On November 28, 2006, the CPSC announced a recall of 76,000 Troy-Bilt and Craftsman brand gasoline chainsaws that were sold by various independent stores, home improvement, and hardware stores nationwide. The Craftsman chainsaws were sold at Sears and Kmart stores nationwide from January 2006 through June 2006. The Troy-Bilt chainsaws were sold between January 2004 and June 2006. MTD Southwest, Inc. claimed that these saws’ plastic front handles can break during operation. When this occurs, the saw becomes difficult to control and poses a risk of laceration. MTD received two reports of consumers losing control of their saws when the handles broke during operation. One consumer burned his fingers when touching the muffler after losing control of the saw. The other person reported bruising his elbow due to the loss of control. MTD Southwest told consumers to stop using the saws and contact MTD to receive a free service kit consisting of a replacement handle and installation instructions. The recall involved Troy-Bilt brand models 41AY00AR966, 41AY60AR766, 41AY90AR766, and 41AY08AR966, and Craftsman brand model number 316.350840. The model number can be found on the engine casing.

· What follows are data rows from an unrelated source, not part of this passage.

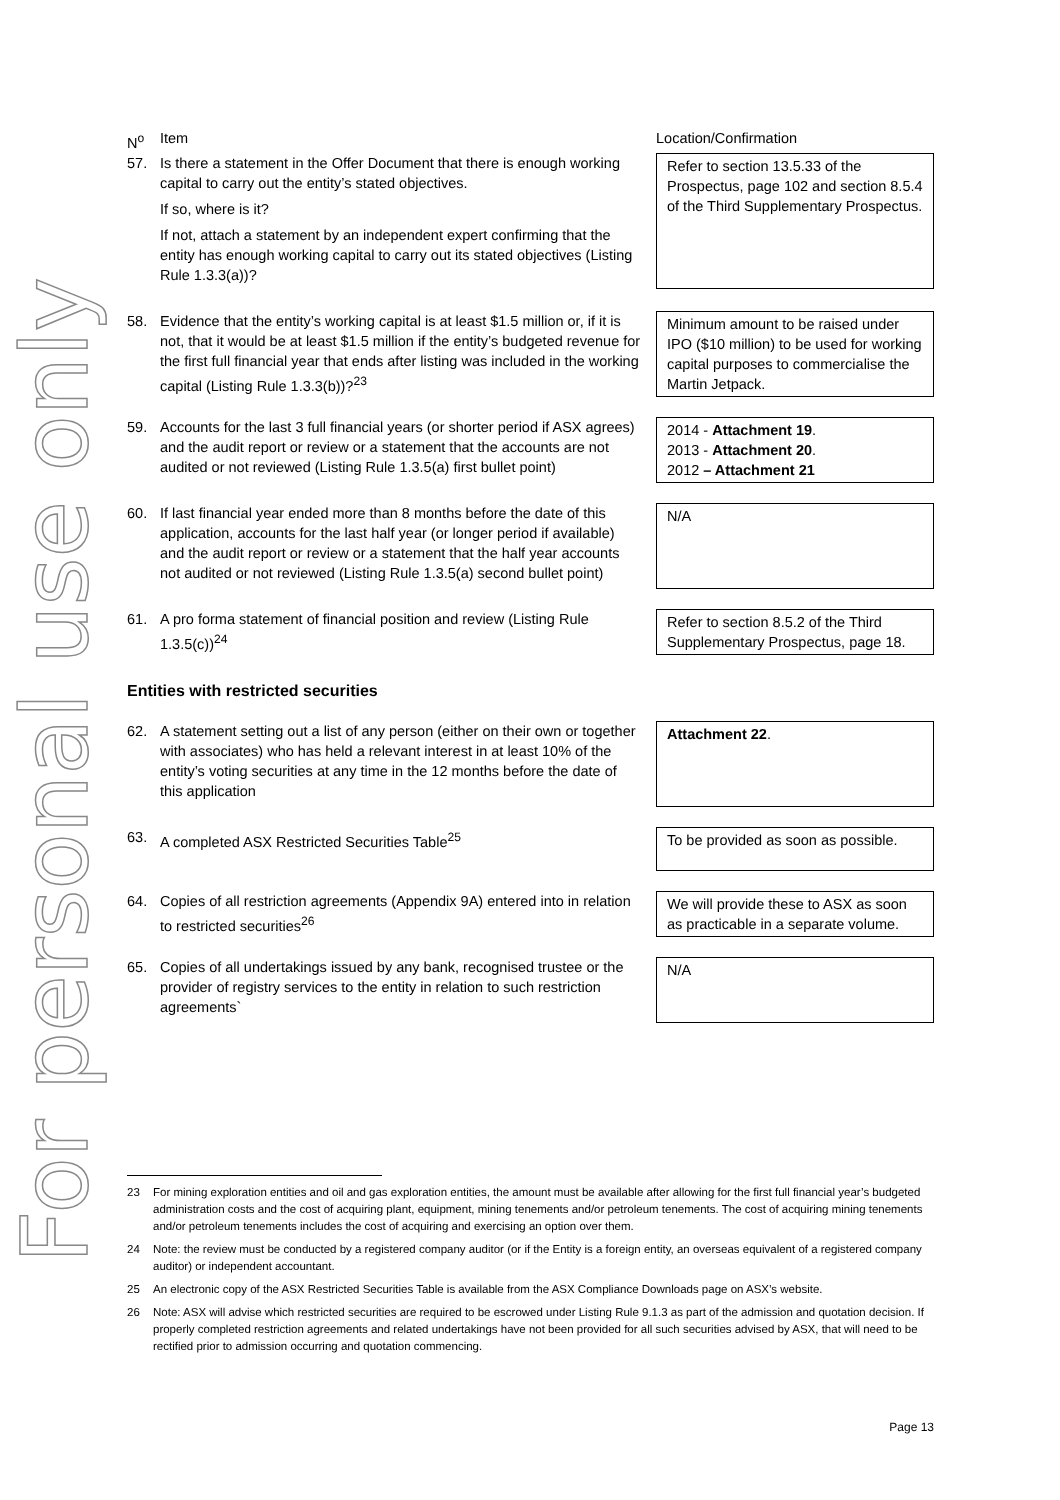For personal use only
| N<sup>o</sup> | Item | Location/Confirmation |
| 57. | Is there a statement in the Offer Document that there is enough working capital to carry out the entity’s stated objectives. If so, where is it? If not, attach a statement by an independent expert confirming that the entity has enough working capital to carry out its stated objectives (Listing Rule 1.3.3(a))? | Refer to section 13.5.33 of the Prospectus, page 102 and section 8.5.4 of the Third Supplementary Prospectus. |
| 58. | Evidence that the entity’s working capital is at least $1.5 million or, if it is not, that it would be at least $1.5 million if the entity’s budgeted revenue for the first full financial year that ends after listing was included in the working capital (Listing Rule 1.3.3(b))?<sup>23</sup> | Minimum amount to be raised under IPO ($10 million) to be used for working capital purposes to commercialise the Martin Jetpack. |
| 59. | Accounts for the last 3 full financial years (or shorter period if ASX agrees) and the audit report or review or a statement that the accounts are not audited or not reviewed (Listing Rule 1.3.5(a) first bullet point) | 2014 - Attachment 19 . 2013 - Attachment 20 . 2012 – Attachment 21 |
| 60. | If last financial year ended more than 8 months before the date of this application, accounts for the last half year (or longer period if available) and the audit report or review or a statement that the half year accounts not audited or not reviewed (Listing Rule 1.3.5(a) second bullet point) | N/A |
| 61. | A pro forma statement of financial position and review (Listing Rule 1.3.5(c))<sup>24</sup> | Refer to section 8.5.2 of the Third Supplementary Prospectus, page 18. |
| Entities with restricted securities | | |
| 62. | A statement setting out a list of any person (either on their own or together with associates) who has held a relevant interest in at least 10% of the entity’s voting securities at any time in the 12 months before the date of this application | Attachment 22 . |
| 63. | A completed ASX Restricted Securities Table<sup>25</sup> | To be provided as soon as possible. |
| 64. | Copies of all restriction agreements (Appendix 9A) entered into in relation to restricted securities<sup>26</sup> | We will provide these to ASX as soon as practicable in a separate volume. |
| 65. | Copies of all undertakings issued by any bank, recognised trustee or the provider of registry services to the entity in relation to such restriction agreements` | N/A |
23 For mining exploration entities and oil and gas exploration entities, the amount must be available after allowing for the first full financial year’s budgeted administration costs and the cost of acquiring plant, equipment, mining tenements and/or petroleum tenements. The cost of acquiring mining tenements and/or petroleum tenements includes the cost of acquiring and exercising an option over them.
24 Note: the review must be conducted by a registered company auditor (or if the Entity is a foreign entity, an overseas equivalent of a registered company auditor) or independent accountant.
25 An electronic copy of the ASX Restricted Securities Table is available from the ASX Compliance Downloads page on ASX’s website.
26 Note: ASX will advise which restricted securities are required to be escrowed under Listing Rule 9.1.3 as part of the admission and quotation decision. If properly completed restriction agreements and related undertakings have not been provided for all such securities advised by ASX, that will need to be rectified prior to admission occurring and quotation commencing.
Page 13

On January 11, 2006, Stihl, Inc., the leader of chainsaw development since the 1920s, announced a recall of 23,500 of its MS 192 T chainsaws. Several problems were found in the affected products, including an issue of the chainsaws leaking fuel which could create a fire hazard. In addition, the ignition grounding system could come lose and create a spark which poses a fire hazard. The springs in the clutch assembly could also come out of position, allowing the spring to be projected from the saw and possibly causing injury to the user. The affected chainsaws were sold through authorized Stihl dealers nationwide from January 2005 through July 2005. Stihl told consumers to stop using the chainsaws and return them to an authorized dealer for a free repair. The recall involved model number MS 192 T, with serial numbers 264371702 through 266087005. The model and serial number are located on the housing.